■ Çıkarılan metin:
=-=-=

Yargıtay Kararı 12. Ceza Dairesi 2012/33752 E. 2014/18103 K. 18.09.2014 T.

YARGITAY KARARI
DAİRE : 12. Ceza Dairesi
ESAS NO : 2012/33752
KARAR NO : 2014/18103
KARAR TARİHİ : 18.09.2014

Tebliğname no : 12 – 2011/358258
Mahkemesi : Manavgat 2. Asliye Ceza Mahkemesi
Karar tarihi : 12/05/2011
Numarası : 2011/126 – 2011/338
Suç : 2863 sayılı Kanuna aykırılık, Mühür bozma

2863 sayılı Kanuna aykırılık ve mühür bozma suçlarından sanığın mahkumiyetine ilişkin hükümler, sanık ve müdafii tarafından temyiz edilmekle, dosya incelenerek gereği düşünüldü:
Gerekçeli karar başlığında suç tarihinin “08/01/2011 – 02/02/2011” şeklinde gösterilmesi, mahallinde düzeltilebilir yazım yanlışlığı olarak kabul edilmiştir.

=-=-=

■ Veri kümesi kesiti:

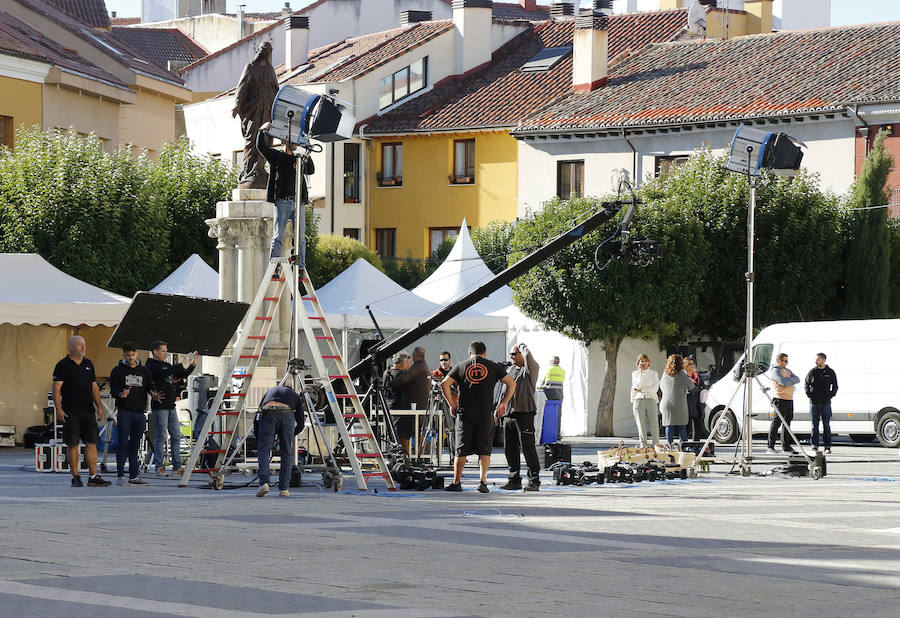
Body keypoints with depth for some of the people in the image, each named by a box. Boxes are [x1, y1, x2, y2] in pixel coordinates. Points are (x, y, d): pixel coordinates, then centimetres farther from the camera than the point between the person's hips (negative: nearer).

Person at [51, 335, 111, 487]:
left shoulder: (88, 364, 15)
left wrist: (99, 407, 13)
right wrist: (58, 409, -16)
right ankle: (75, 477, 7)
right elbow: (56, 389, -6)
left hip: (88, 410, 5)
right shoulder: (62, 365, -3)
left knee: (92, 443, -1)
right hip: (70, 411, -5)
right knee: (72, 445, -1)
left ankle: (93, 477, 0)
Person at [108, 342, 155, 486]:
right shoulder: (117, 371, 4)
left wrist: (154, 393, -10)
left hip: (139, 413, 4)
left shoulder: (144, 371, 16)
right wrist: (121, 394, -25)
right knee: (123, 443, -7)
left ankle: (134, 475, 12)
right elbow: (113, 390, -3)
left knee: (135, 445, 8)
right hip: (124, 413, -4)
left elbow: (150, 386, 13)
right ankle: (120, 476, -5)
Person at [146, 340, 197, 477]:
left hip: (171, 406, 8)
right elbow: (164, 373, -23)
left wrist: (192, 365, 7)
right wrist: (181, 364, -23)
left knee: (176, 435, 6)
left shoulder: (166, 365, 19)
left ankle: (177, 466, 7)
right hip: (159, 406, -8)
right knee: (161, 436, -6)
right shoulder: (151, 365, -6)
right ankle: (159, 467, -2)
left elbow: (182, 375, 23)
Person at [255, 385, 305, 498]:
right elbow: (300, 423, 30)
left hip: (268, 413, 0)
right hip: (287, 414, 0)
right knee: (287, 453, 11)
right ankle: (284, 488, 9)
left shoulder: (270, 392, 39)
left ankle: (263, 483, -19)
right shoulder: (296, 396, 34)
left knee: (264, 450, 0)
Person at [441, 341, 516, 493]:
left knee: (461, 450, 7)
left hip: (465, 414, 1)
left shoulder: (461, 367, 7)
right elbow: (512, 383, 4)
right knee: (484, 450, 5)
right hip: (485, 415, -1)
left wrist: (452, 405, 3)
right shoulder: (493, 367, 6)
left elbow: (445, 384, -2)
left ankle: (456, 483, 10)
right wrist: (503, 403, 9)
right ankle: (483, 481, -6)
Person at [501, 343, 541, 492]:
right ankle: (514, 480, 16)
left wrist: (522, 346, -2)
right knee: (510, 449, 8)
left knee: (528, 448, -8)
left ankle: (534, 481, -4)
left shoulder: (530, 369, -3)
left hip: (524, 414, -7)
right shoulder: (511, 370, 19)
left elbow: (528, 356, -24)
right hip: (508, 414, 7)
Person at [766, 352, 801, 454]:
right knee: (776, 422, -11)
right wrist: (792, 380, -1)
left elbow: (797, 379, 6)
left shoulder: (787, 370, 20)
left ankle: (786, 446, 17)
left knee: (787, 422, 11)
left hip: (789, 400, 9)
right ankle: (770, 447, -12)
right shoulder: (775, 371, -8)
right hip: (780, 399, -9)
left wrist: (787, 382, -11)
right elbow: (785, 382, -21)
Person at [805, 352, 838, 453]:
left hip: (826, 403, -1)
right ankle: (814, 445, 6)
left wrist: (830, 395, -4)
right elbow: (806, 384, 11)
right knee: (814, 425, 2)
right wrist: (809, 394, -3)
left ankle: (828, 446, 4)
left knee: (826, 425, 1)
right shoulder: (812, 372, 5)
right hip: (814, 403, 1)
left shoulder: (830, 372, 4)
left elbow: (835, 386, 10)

=-=-=

■ Görev gereksinimleri:
1. Yargıtay kararına göre temyiz edilen hükmü hangi mahkeme vermiştir?
2. Yargıtay kararında "Tebliğname no : 12" ifadesinden başlayıp "olarak kabul edilmiştir." ifadesi de dahil olmak üzere o ifadeye kadar uzanan kısmı aynen çıkarınız.

■ Görevlere göre yanıtlar:
1. Manavgat 2. Asliye Ceza Mahkemesi

2.
Tebliğname no : 12 – 2011/358258
Mahkemesi : Manavgat 2. Asliye Ceza Mahkemesi
Karar tarihi : 12/05/2011
Numarası : 2011/126 – 2011/338
Suç : 2863 sayılı Kanuna aykırılık, Mühür bozma

2863 sayılı Kanuna aykırılık ve mühür bozma suçlarından sanığın mahkumiyetine ilişkin hükümler, sanık ve müdafii tarafından temyiz edilmekle, dosya incelenerek gereği düşünüldü:
Gerekçeli karar başlığında suç tarihinin “08/01/2011 – 02/02/2011” şeklinde gösterilmesi, mahallinde düzeltilebilir yazım yanlışlığı olarak kabul edilmiştir.